Example 4 quantitative evaluation of CYP2C9 Activity in human liver microsomes from different sources

(1) Selecting multiple individual Human Liver Microsomes (HLM), adding into reaction system for in vitro incubationAnd (5) carrying out experiments. The incubation system included phosphate buffer (100mM) pH 7.4, human liver microsomes, glucose-6-phosphate (10mM), glucose-6-phosphate dehydrogenase (1unit/mL), MgCl ₂(4mM), 1, 3-dichloro-7-methoxy-9, 9-dimethyl-2 (9H) -acridone (10. mu.M), and pre-incubating for 3 minutes at 37 ℃ with shaking;

(2) to the reaction system was added 20. mu.L of NADP at a concentration of 10mM⁺Starting reaction;

(3) after 30 minutes, adding 100 mu L of glacial acetonitrile, and terminating the reaction after violent shaking;

(4) after centrifugation at 20,000 Xg for 20 minutes at 4 ℃ the supernatant was collected and subjected to fluorescence detection (E)_x＝600nm，E_m658nm), the rate of the HLM catalyzed the dealkylation reaction of 1, 3-dichloro-7-methoxy-9, 9-dimethyl-2 (9H) -acridone was determined (fig. 6).

Example 5 CYP2C9 protein concentration Standard Curve assay

The incubation system included phosphate buffer (100mM) pH 7.4, human liver microsomes, glucose-6-phosphate (10mM), glucose-6-phosphate dehydrogenase (1unit/mL), MgCl₂(4mM), 1, 3-dichloro-7-methoxy-9, 9-dimethyl-2 (9H) -acridone (10. mu.M), and 1.25 to 12.5pmol/mL of the CYP2C9 monoose. After incubation at 37 ℃ for 30min, fluorescence detection was performed by a microplate reader (Ex ═ 600nm, Em ═ 658nm) to obtain a standard curve of fluorescence intensity of the dealkylated product versus concentration of CYP2C9 protein (fig. 7).

Example 6 confocal imaging of cell laser

LoVo and HepG2 cells were cultured in RPMI-1640 medium at 1X 10 ⁵The cells were seeded in six well plates at 37 ℃ with 5% CO₂Incubate under conditions overnight. After discarding the suspension cells, the probe substrate 1, 3-dichloro-7-methoxy-9, 9-dimethyl-2 (9H) -acridone was added and incubated at 37 ℃ for 1 hour. The residual probe was subsequently washed with phosphoric acid buffer solution and photographed by means of a laser confocal microscope (E)_x＝633nm，E_m650 and 690 nm). (FIG. 8)

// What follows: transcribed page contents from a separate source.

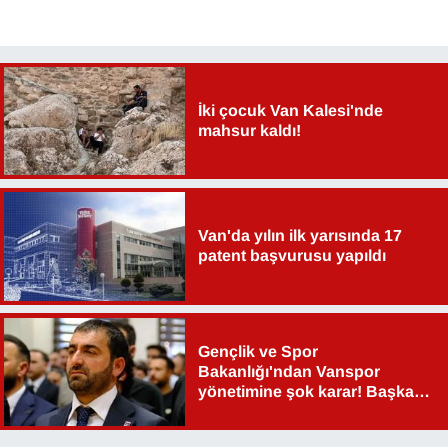
YEREL
İki çocuk Van Kalesi'nde
mahsur kaldı!
Van'da yılın ilk yarısında 17
patent başvurusu yapıldı
Gençlik ve Spor
Bakanlığı'ndan Vanspor
yönetimine şok karar! Başkan
Şahin Aslan görevden alındı!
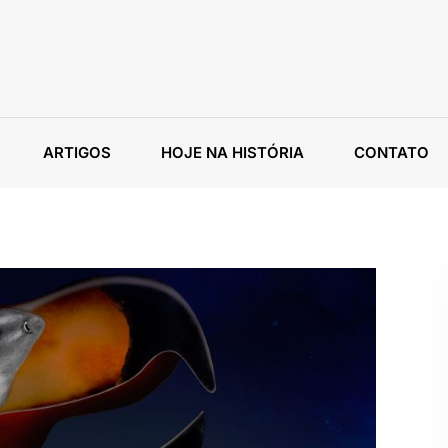
ARTIGOS
HOJE NA HISTÓRIA
CONTATO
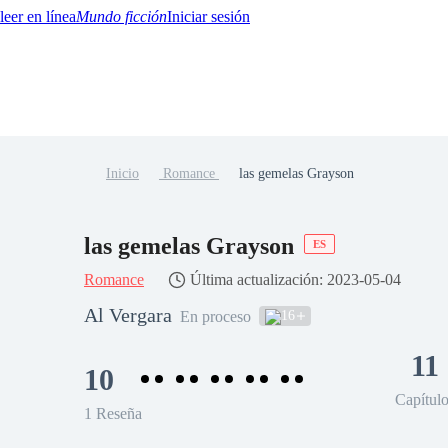
Mundo ficción
Iniciar sesión
Inicio
Romance
las gemelas Grayson
BTQ+
YA/TEEN
Paranormal
Misterio/Thriller
Oriental
Juegos
Historia
MM
las gemelas Grayson
ES
Romance
Última actualización: 2023-05-04
Al Vergara
16
En proceso
11
10
Capítul
1 Reseña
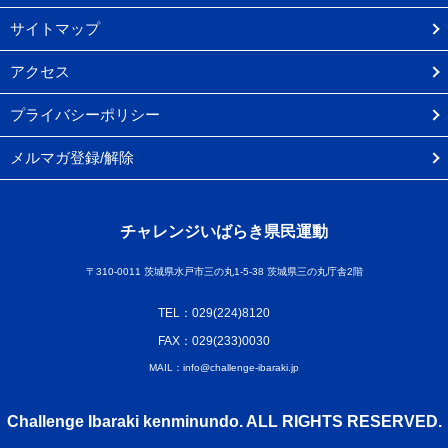
サイトマップ
アクセス
プライバシーポリシー
メルマガ登録/解除
チャレンジいばらき県民運動
〒310-0011 茨城県水戸市三の丸1-5-38 茨城県三の丸庁舎2階
TEL：029(224)8120
FAX：029(233)0030
MAIL：info@challenge-ibaraki.jp
Challenge Ibaraki kenminundo. ALL RIGHTS RESERVED.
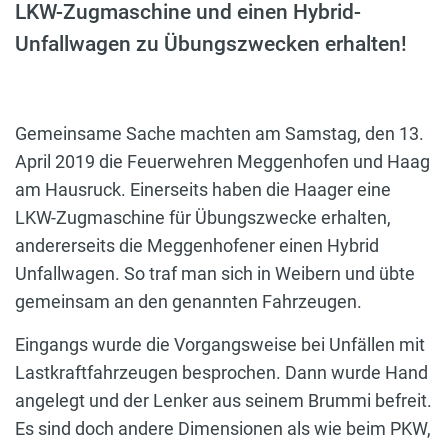
LKW-Zugmaschine und einen Hybrid-
Unfallwagen zu Übungszwecken erhalten!
Gemeinsame Sache machten am Samstag, den 13.
April 2019 die Feuerwehren Meggenhofen und Haag
am Hausruck. Einerseits haben die Haager eine
LKW-Zugmaschine für Übungszwecke erhalten,
andererseits die Meggenhofener einen Hybrid
Unfallwagen. So traf man sich in Weibern und übte
gemeinsam an den genannten Fahrzeugen.
Eingangs wurde die Vorgangsweise bei Unfällen mit
Lastkraftfahrzeugen besprochen. Dann wurde Hand
angelegt und der Lenker aus seinem Brummi befreit.
Es sind doch andere Dimensionen als wie beim PKW,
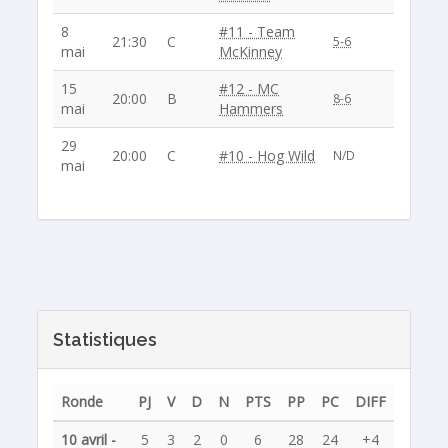
8
#11 - Team
21:30
C
5-6
mai
McKinney
15
#12 - MC
20:00
B
8-6
mai
Hammers
29
20:00
C
#10 - Hog Wild
N/D
mai
Statistiques
Ronde
PJ
V
D
N
PTS
PP
PC
DIFF
10 avril -
5
3
2
0
6
28
24
+4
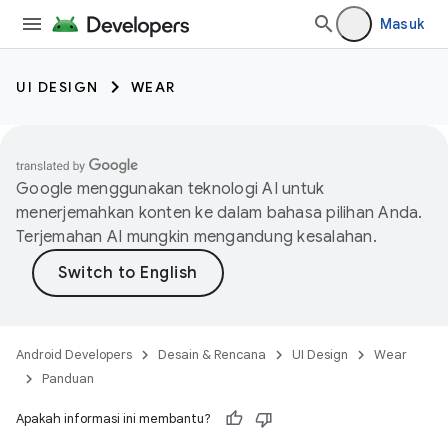
Masuk
UI DESIGN
WEAR
Google menggunakan teknologi AI untuk
menerjemahkan konten ke dalam bahasa pilihan Anda.
Terjemahan AI mungkin mengandung kesalahan.
Android Developers
Desain & Rencana
UI Design
Wear
Panduan
Apakah informasi ini membantu?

Example 7 high throughput screening study of modulators of CYP2C9 Activity

(1) Using human liver microsomes, recombinant monoenzymes, etcThe enzyme source was subjected to in vitro incubation experiments. The incubation system included phosphate buffer pH 7.4 (100mM), glucose-6-phosphate (10mM), glucose-6-phosphate dehydrogenase (1unit/mL), MgCl₂(4mM), 1, 3-dichloro-7-methoxy-9, 9-dimethyl-2 (9H) -acridone (10. mu.M). Fully and uniformly mixing the pre-screened compound with an incubation system, adding the mixture into a 96-well plate, and oscillating the mixture at the temperature of 37 ℃ for pre-incubation for 3 minutes;

(2) to the reaction system was added 20. mu.L of NADP at a concentration of 10mM⁺Starting reaction;

(3) after 30 minutes, 100. mu.L of glacial acetonitrile is added to terminate the reaction;

(4) fluorescence detection by means of a multispectral laser imager (E)_x＝635nm，E_m670nm), the fluorescence intensity of each well sample was measured (fig. 9).